Dataset:
────

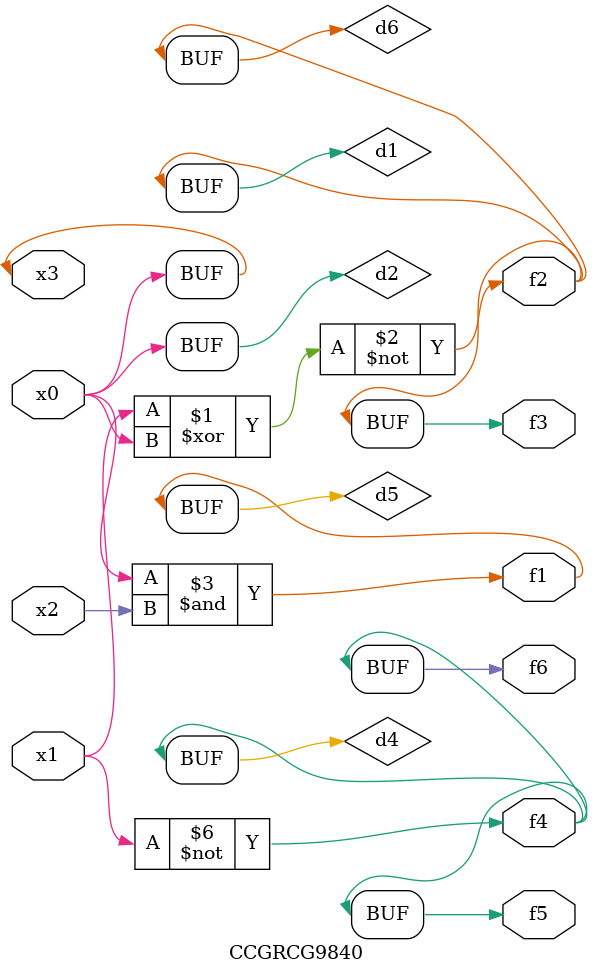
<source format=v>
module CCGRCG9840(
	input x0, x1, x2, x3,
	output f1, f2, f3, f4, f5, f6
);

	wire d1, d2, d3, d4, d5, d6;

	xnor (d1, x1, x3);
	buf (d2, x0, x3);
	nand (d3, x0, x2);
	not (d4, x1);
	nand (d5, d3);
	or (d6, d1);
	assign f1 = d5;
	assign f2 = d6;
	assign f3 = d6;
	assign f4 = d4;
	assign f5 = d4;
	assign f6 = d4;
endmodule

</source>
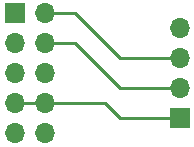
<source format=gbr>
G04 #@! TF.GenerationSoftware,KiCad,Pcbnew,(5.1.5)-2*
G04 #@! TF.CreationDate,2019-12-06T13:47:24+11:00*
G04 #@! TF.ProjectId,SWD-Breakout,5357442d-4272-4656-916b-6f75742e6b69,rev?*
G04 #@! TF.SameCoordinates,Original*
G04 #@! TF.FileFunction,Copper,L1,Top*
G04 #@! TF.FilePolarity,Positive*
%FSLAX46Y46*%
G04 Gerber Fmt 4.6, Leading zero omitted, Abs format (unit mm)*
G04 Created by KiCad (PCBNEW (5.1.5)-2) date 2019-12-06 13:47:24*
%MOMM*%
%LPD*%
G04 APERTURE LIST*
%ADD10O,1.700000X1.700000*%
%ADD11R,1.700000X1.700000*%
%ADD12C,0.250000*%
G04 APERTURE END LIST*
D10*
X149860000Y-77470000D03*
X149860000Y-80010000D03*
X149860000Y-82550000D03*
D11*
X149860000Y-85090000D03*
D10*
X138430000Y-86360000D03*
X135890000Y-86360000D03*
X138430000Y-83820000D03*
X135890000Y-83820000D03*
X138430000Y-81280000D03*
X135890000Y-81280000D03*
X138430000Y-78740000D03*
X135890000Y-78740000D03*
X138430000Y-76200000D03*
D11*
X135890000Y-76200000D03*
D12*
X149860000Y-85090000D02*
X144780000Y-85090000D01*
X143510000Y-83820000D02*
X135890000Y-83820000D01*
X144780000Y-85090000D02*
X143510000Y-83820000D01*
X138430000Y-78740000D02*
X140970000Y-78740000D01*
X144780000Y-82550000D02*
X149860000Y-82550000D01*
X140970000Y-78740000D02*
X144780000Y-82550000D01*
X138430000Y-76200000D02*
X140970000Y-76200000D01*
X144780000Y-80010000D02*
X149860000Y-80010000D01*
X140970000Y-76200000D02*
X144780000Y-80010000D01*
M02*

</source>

────

What is required:
If pictures appear among the entries above, omit them; repeat everything else verbatim.

Solution:
<source format=v>
module CCGRCG9840(
	input x0, x1, x2, x3,
	output f1, f2, f3, f4, f5, f6
);

	wire d1, d2, d3, d4, d5, d6;

	xnor (d1, x1, x3);
	buf (d2, x0, x3);
	nand (d3, x0, x2);
	not (d4, x1);
	nand (d5, d3);
	or (d6, d1);
	assign f1 = d5;
	assign f2 = d6;
	assign f3 = d6;
	assign f4 = d4;
	assign f5 = d4;
	assign f6 = d4;
endmodule

</source>
<source format=gbr>
G04 #@! TF.GenerationSoftware,KiCad,Pcbnew,(5.1.5)-2*
G04 #@! TF.CreationDate,2019-12-06T13:47:24+11:00*
G04 #@! TF.ProjectId,SWD-Breakout,5357442d-4272-4656-916b-6f75742e6b69,rev?*
G04 #@! TF.SameCoordinates,Original*
G04 #@! TF.FileFunction,Copper,L1,Top*
G04 #@! TF.FilePolarity,Positive*
%FSLAX46Y46*%
G04 Gerber Fmt 4.6, Leading zero omitted, Abs format (unit mm)*
G04 Created by KiCad (PCBNEW (5.1.5)-2) date 2019-12-06 13:47:24*
%MOMM*%
%LPD*%
G04 APERTURE LIST*
%ADD10O,1.700000X1.700000*%
%ADD11R,1.700000X1.700000*%
%ADD12C,0.250000*%
G04 APERTURE END LIST*
D10*
X149860000Y-77470000D03*
X149860000Y-80010000D03*
X149860000Y-82550000D03*
D11*
X149860000Y-85090000D03*
D10*
X138430000Y-86360000D03*
X135890000Y-86360000D03*
X138430000Y-83820000D03*
X135890000Y-83820000D03*
X138430000Y-81280000D03*
X135890000Y-81280000D03*
X138430000Y-78740000D03*
X135890000Y-78740000D03*
X138430000Y-76200000D03*
D11*
X135890000Y-76200000D03*
D12*
X149860000Y-85090000D02*
X144780000Y-85090000D01*
X143510000Y-83820000D02*
X135890000Y-83820000D01*
X144780000Y-85090000D02*
X143510000Y-83820000D01*
X138430000Y-78740000D02*
X140970000Y-78740000D01*
X144780000Y-82550000D02*
X149860000Y-82550000D01*
X140970000Y-78740000D02*
X144780000Y-82550000D01*
X138430000Y-76200000D02*
X140970000Y-76200000D01*
X144780000Y-80010000D02*
X149860000Y-80010000D01*
X140970000Y-76200000D02*
X144780000Y-80010000D01*
M02*

</source>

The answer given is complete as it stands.